As a first step, we consider the time growth of the size of the spin-glass domains, ξ. Excellent experimental measurements of this growth, as characterized by the so-called dynamic exponent, are now possible in films. These improved experimental studies show that the dynamic exponent is significantly larger than anticipated by previous experiments and simulations. Our new computation of the dynamic exponent finds a mild dependence on ξ. A modest extrapolation to ξ similar to the thickness of the experimental films produces a dynamic exponent in fair agreement with [Q. Zhai et al., Phys. Rev. B 95, 054304 (2017)].

Glassy dynamics has long been recognized as having a time-reparametrization (almost) invariance, physically related to the diverging susceptibility of the relaxation timescale of these systems with respect to perturbations, such as shear. Zero temperature entropy also appears naturally, once one considers the generator of the dynamics, as a consequence of the multiplicity of metastable states. The developments around the SYK model offer the hope importing some ideas from the Field Theory community.

Swap algorithms can shift the glass transition to lower temperatures, a recent unexplained observation constraining the nature of this phenomenon. Here we show that swap dynamics is governed by an effective potential describing both particle interactions as well as their ability to change size. Requiring its stability is more demanding than for the potential energy alone. This result implies that stable configurations appear at lower energies with swap dynamics, and thus at lower temperatures when the liquid is cooled. We test these predictions numerically and discuss the implications of our findings for the glass transition. These results are extended to the case of hard spheres where swap is argued to destroy metastable states of the free energy coarse grained on vibrational timescales. Our analysis unravels the soft elastic modes responsible for the speed-up induced by swap, and allows us to predict the structure and the vibrational properties of glass configurations reachable with swap. In particular, for continuously polydisperse systems we predict the jamming transition to be dramatically altered, as we confirm numerically. A surprising practical outcome of our analysis is a new algorithm that generates ultrastable glasses by a simple descent in an appropriate effective potential.
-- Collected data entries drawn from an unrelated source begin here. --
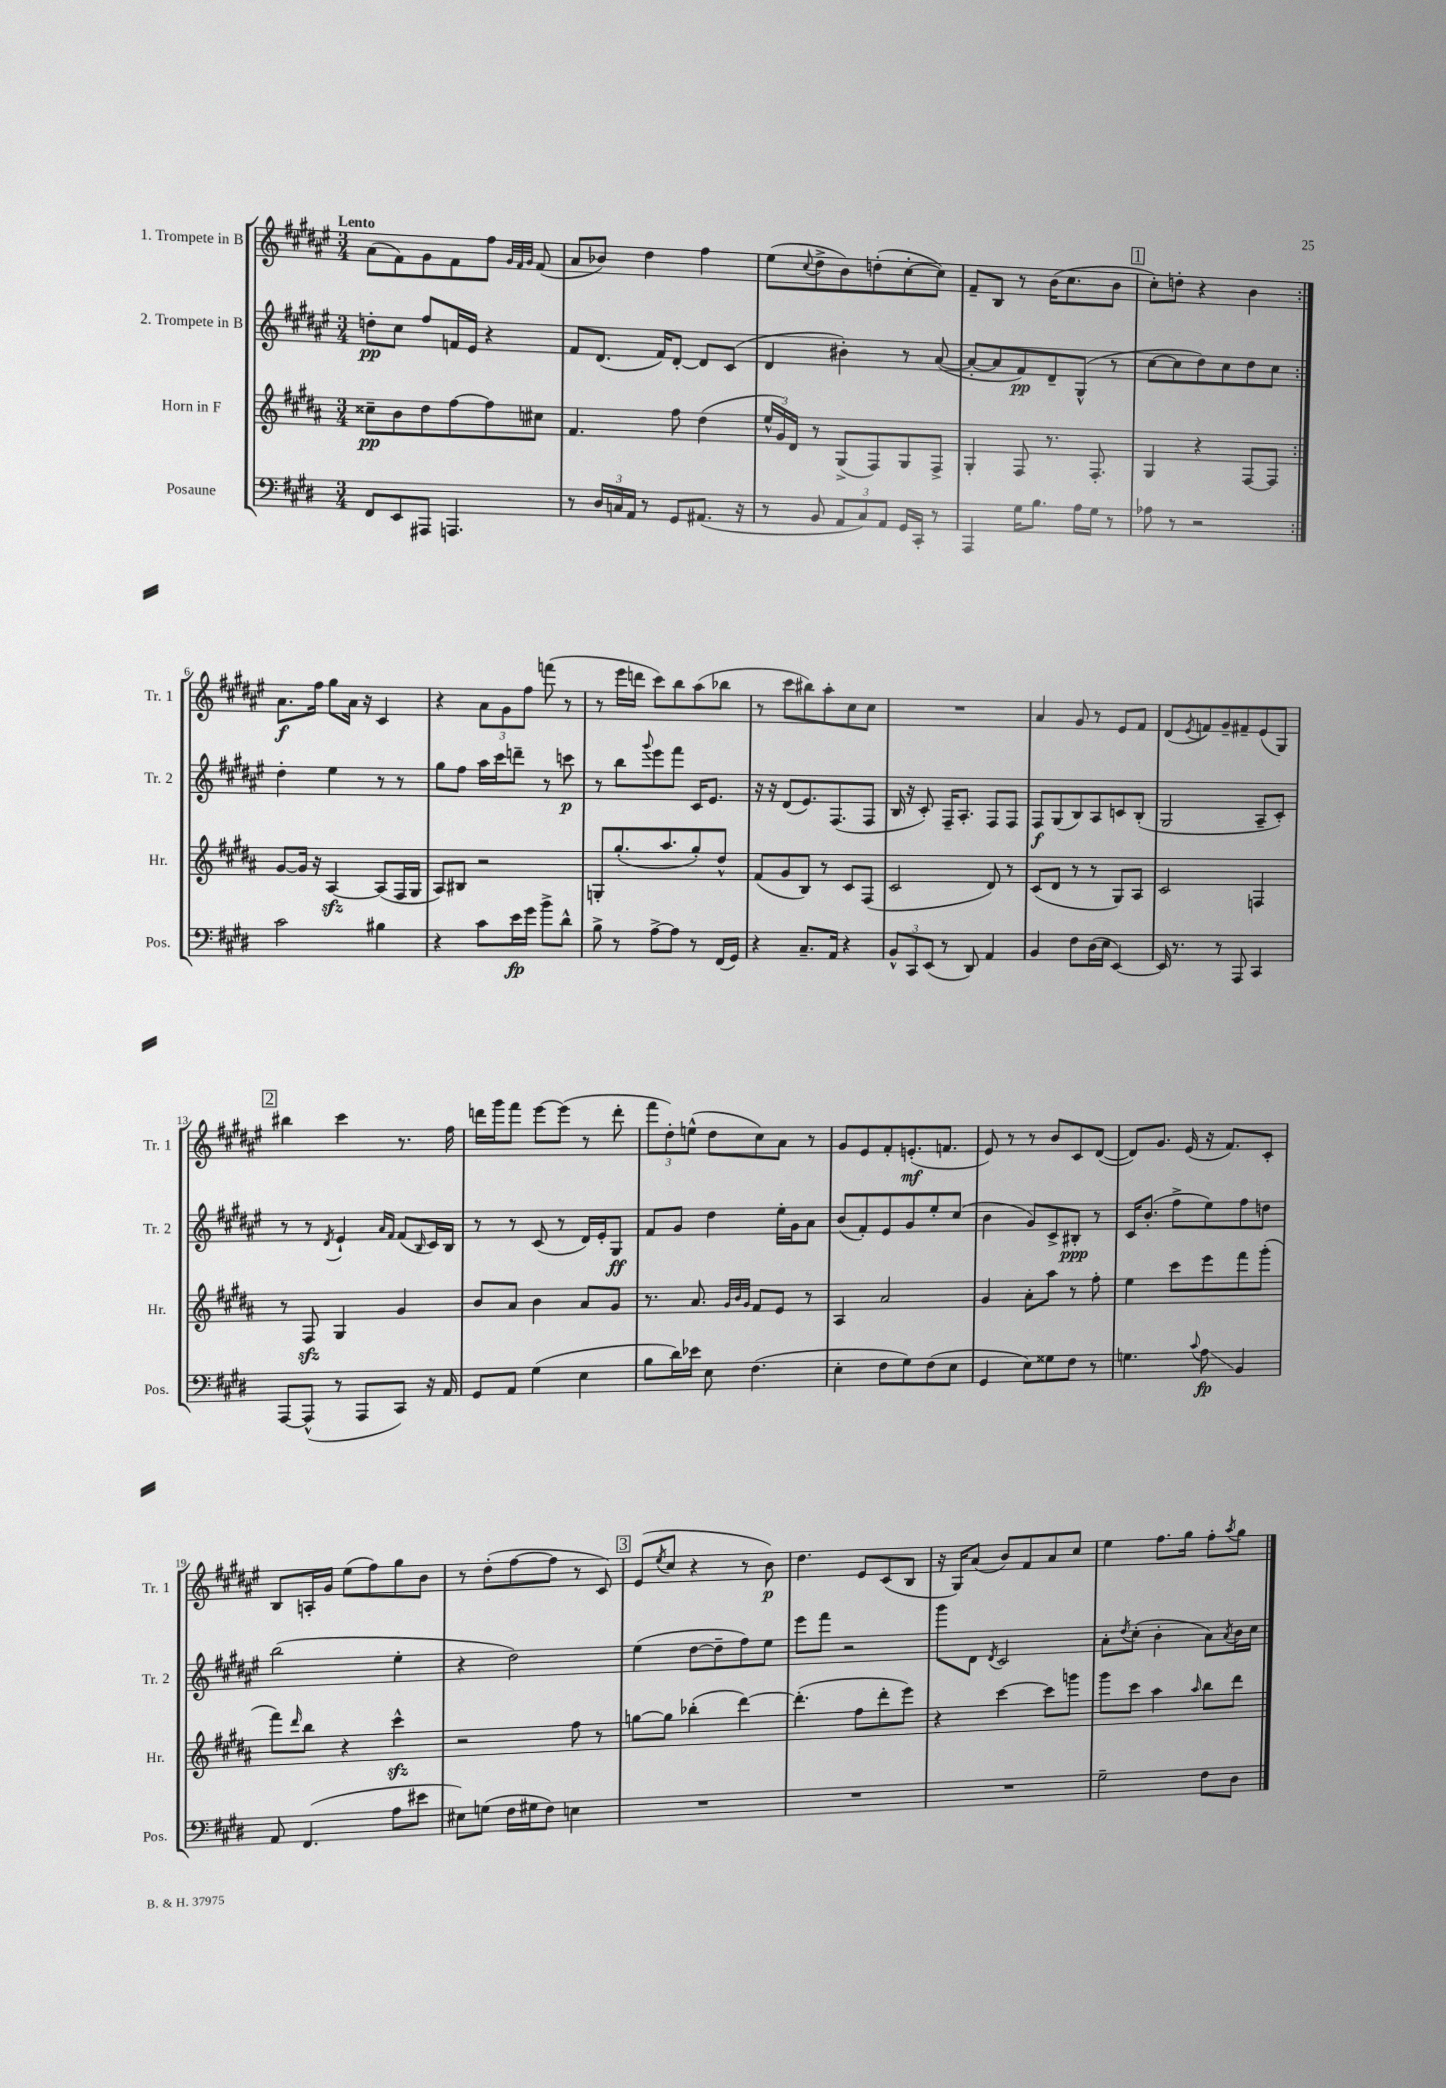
<<
\new StaffGroup <<
\new Staff = "s0" \with { instrumentName = "1. Trompete in B" shortInstrumentName = "Tr. 1" } {
    \clef treble \key fis \major \numericTimeSignature \time 3/4 \tempo "Lento"
    \repeat volta 2 { ais'8( fis'8) gis'8 fis'8 fis''8 \grace { gis'32 fis'32 gis'32 } fis'8( |
    ais'8 bes'8) dis''4 fis''4 |
    eis''8( \appoggiatura { cis''8 } dis''8-> b'8) d''8-.( cis''8~-. cis''8) |
    fis'8-- b8 r8 b'16( cis''8. b'8 |
    \mark \markup { \box "1" } cis''8-.) d''8-. r4 b'4 | }
    ais'8.\f fis''16 gis''8 ais'16 r16 cis'4 |
    r4 \tuplet 3/2 { ais'8 gis'8 fis''8 } f'''8( r8 |
    r8 eis'''16 d'''16 cis'''8) b''8 ais''8( bes''8 |
    r8 cis'''8 bis''8) ais''8-. cis''8 cis''8 |
    R2. |
    ais'4 gis'8 r8 eis'8 fis'8 |
    dis'8( \acciaccatura { eis'8 } f'8) gis'8-- fis'8-- eis'8( gis8) |
    \mark \markup { \box "2" } bis''4 cis'''4 r8. fis''16 |
    d'''16 gis'''16 fis'''8 eis'''8~ eis'''8( r8 d'''8-. |
    \tuplet 3/2 { fis'''8 dis''8-.) e''8-^( } dis''8 cis''8) ais'8 r8 |
    gis'8 eis'8 fis'8-. e'8.-.\mf( f'8. |
    eis'8) r8 r8 b'8 cis'8 dis'8~( |
    dis'8) gis'8. eis'16( r16 fis'8.) cis'8-. |
    b8 a16-. gis'16 eis''8( fis''8) gis''8 b'8 |
    r8 dis''8-.( fis''8~ fis''8 r8 cis'8) |
    \mark \markup { \box "3" } eis'8( \acciaccatura { eis''8 } cis''8 r4 r8 b'8\p) |
    dis''4. eis'8 cis'8( b8 |
    r16 gis16) ais'8( b'8) fis'8 ais'8 cis''8 |
    eis''4 fis''8. gis''16 fis''8-. \acciaccatura { ais''8 } gis''8 \bar "|." |
}
\new Staff = "s1" \with { instrumentName = "2. Trompete in B" shortInstrumentName = "Tr. 2" } {
    \clef treble \key fis \major \numericTimeSignature \time 3/4
    \repeat volta 2 { d''8-.\pp cis''8 fis''8 f'16 eis'16 r4 |
    fis'8 dis'8.( fis'16) dis'8~-. dis'8 cis'8( |
    dis'4 bis'4-.) r8 ais'8~( |
    ais'8~-. ais'8 fis'8\pp) dis'8-- gis8-^( r8 |
    \mark \markup { \box "1" } cis''8~ cis''8 dis''8) cis''8 dis''8 cis''8 | }
    dis''4-. eis''4 r8 r8 |
    gis''8 fis''8 ais''16 cis'''16 d'''8-- r8 c'''8\p |
    r8 b''8 \appoggiatura { gis'''8 } eis'''8 fis'''8 cis'16 eis'8. |
    r16 r16 dis'8( eis'8.) fis8.( fis8 |
    b16 r16 cis'8-.) fis16-- ais8.-. fis8 fis8 |
    fis8\f gis8( b8) ais8 c'8 b8-.( |
    gis2 ais8-- cis'8-.) |
    \mark \markup { \box "2" } r8 r8 \acciaccatura { dis'8 } eis'4-! \grace { ais'16 fis'16 } fis'8( \grace { b16 } cis'16) b16 |
    r8 r8 cis'8( r8 dis'16) eis'16-. gis8\ff |
    fis'8 gis'8 dis''4 eis''16-. gis'16 ais'8 |
    b'8( fis'8-.) eis'8 gis'8 eis''8-. cis''8( |
    b'4 gis'8) cis'8-> bis8-.\ppp r8 |
    cis'16 b'8.-.( fis''8-> eis''8) fis''8 d''8 |
    b''2( eis''4-. |
    r4 dis''2) |
    \mark \markup { \box "3" } eis''4( dis''8~ dis''8-- fis''8) eis''8 |
    eis'''8 fis'''8 r2 |
    gis'''8 dis'8 \acciaccatura { dis'8 } cis'2 |
    ais'8-. \acciaccatura { dis''8 } cis''8-.( b'4-. ais'8) \acciaccatura { ais'8 } b'16 cis''16 \bar "|." |
}
\new Staff = "s2" \with { instrumentName = "Horn in F" shortInstrumentName = "Hr." } {
    \clef treble \key b \major \numericTimeSignature \time 3/4
    \repeat volta 2 { cisis''8--\pp b'8 dis''8 fis''8~ fis''8 cis''8 |
    fis'4. fis''8 dis''4( |
    \tuplet 3/2 { e''16-^ gis'16) dis'16 } r8 gis8->( fis8) gis8 fis8-> |
    gis4-. fis8 r8. fis8.-. |
    \mark \markup { \box "1" } gis4 r4 fis8~ fis8 | }
    gis'8~ gis'16 r16 ais4~\sfz ais8( fis16 gis16 |
    ais8) bis8 r2 |
    g8-. gis''8.-.( ais''8. gis''8-.) dis''8-^ |
    fis'8( gis'8 b8) r8 cis'8 fis8( |
    cis'2 dis'8) r8 |
    cis'8( dis'8 r8 r8 gis8) ais8 |
    cis'2 f4 |
    \mark \markup { \box "2" } r8 fis8\sfz gis4 gis'4 |
    b'8 ais'8 b'4 ais'8 gis'8 |
    r8. ais'8. \grace { gis'32 b'32 gis'32 } fis'8 e'8 r8 |
    ais4 ais'2 |
    gis'4 ais'8-. ais''8 r8 fis''8-. |
    e''4 cis'''8 e'''8 fis'''8 gis'''8-.( |
    fis'''8) \grace { dis'''16 } b''8 r4 cis'''4-^\sfz |
    r2 fis''8 r8 |
    \mark \markup { \box "3" } g''8~ g''8 bes''4-.( dis'''4~) |
    dis'''4.-.( fis''8 dis'''8-. e'''8) |
    r4 cis'''4~ cis'''8 g'''8 |
    gis'''8 cis'''8 ais''4 \grace { ais''16 } b''8 dis'''8 \bar "|." |
}
\new Staff = "s3" \with { instrumentName = "Posaune" shortInstrumentName = "Pos." } {
    \clef bass \key e \major \numericTimeSignature \time 3/4
    \repeat volta 2 { fis,8 e,8 ais,,8 a,,4. |
    r8 \tuplet 3/2 { dis16 c16 a,16 } r8 gis,8 ais,8.( r16 |
    r8 b,8 \tuplet 3/2 { a,8 cis8) a,8 } gis,16 cis,16-. r8 |
    a,,4 gis16 b8. a16 gis16 r8 |
    \mark \markup { \box "1" } aes8 r8 r2 | }
    cis'2 bis4 |
    r4 cis'8 e'16\fp gis'16 b'8-> dis'8-^ |
    b8-> r8 a8~-> a8 r8 fis,16( gis,16) |
    r4 cis8.-- a,16 r4 |
    \tuplet 3/2 { b,8-^ cis,8 e,8( } r8 dis,8) a,4 |
    b,4 fis8 dis16( e16 e,4~) |
    e,16 r8. r8 a,,8 cis,4 |
    \mark \markup { \box "2" } a,,8~ a,,8-^( r8 a,,8 cis,8) r16 a,16 |
    gis,8 a,8 gis4( e4 |
    b8 dis'16) ees'16 e8 fis4.( |
    e4-. fis8 gis8) fis8( e8 |
    gis,4 e8) gisis8 fis8 r8 |
    g4. \appoggiatura { cis'8 } a8\glissando\fp b,4 |
    a,8 fis,4.( a8 eis'8 |
    eis8) g8( fis16 gis16 fis8) e4 |
    \mark \markup { \box "3" } R2. |
    R2. |
    R2. |
    gis2-- fis8 dis8 \bar "|." |
}
>>
>>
Many liquids become extremely sluggish upon supercooling. One explanation -- inspired by RSB -- is that an entropy crisis associated with the rarefaction of available states at the Kauzmann temperature makes it increasingly arduous to reach equilibrium. In practice, this gives rise to a glass ceiling temperature, below which equilibration is out of experimental reach. Using a specialized Monte Carlo algorithm, we have recently managed to break the glass ceiling for various model glass formers. In three dimensions, this methodological advance reinforces the relevance of an entropy crisis for understanding glass formation, with a much more precise measure of configurational entropy than previously possible. In two dimensions, by contrast, the results suggest that a Kauzmann temperature sits right at zero temperature. This finding calls for a theoretical explanation and for investigations regarding putative connections with the peculiar dynamics of these liquids.

It was understood long ago that the spin-glass phase is characterised by some "amorphous magnetic order" that cannot be revealed by the linear susceptibility, but that leads to a diverging cubic (and higher order) static susceptibilities. Supercooled liquids are also thought to be made of a (transient) mosaic of small "glassites" where some amorphous order has set in. Correspondingly, non linear susceptibilities should reveal such order at non-zero frequencies. This is indeed borne out by a recent series of dielectric experiments in Saclay and in Augsburg, which broadly confirm the existence of randomly frozen clusters of dipoles, of larger and larger sizes when temperature is decreased. This is in line with thermodynamical theories of the glass transition, such as the RFOT.